Problem requirements: Reproduce the line containing "pinky mcp: (339, 335)" in the listing below, then every later line up to the end, precisely as written.

Exercise materials:
|---|

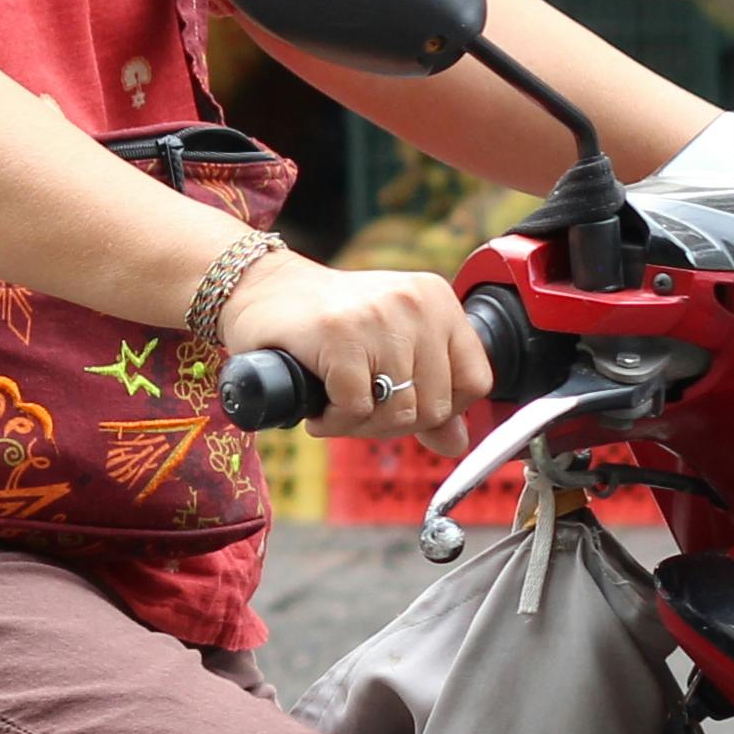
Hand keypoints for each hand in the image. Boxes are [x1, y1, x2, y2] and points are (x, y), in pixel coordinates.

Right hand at [217, 254, 484, 443]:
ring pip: (398, 414)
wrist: (257, 289)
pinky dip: (333, 422)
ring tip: (336, 406)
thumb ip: (428, 392)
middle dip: (392, 424)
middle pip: (435, 406)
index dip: (440, 410)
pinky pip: (356, 411)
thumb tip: (456, 443)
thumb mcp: (389, 348)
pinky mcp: (339, 335)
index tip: (401, 405)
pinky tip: (319, 407)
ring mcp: (378, 317)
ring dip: (360, 427)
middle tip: (358, 409)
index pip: (476, 381)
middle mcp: (415, 303)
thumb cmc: (324, 321)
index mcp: (437, 300)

|---|

Task answer:
pinky mcp: (339, 335)
index tip: (401, 405)
pinky tip: (319, 407)
ring mcp: (378, 317)
ring dip: (360, 427)
middle tip: (358, 409)
index pip: (476, 381)
middle mcp: (415, 303)
thumb cmc: (324, 321)
index mcp: (437, 300)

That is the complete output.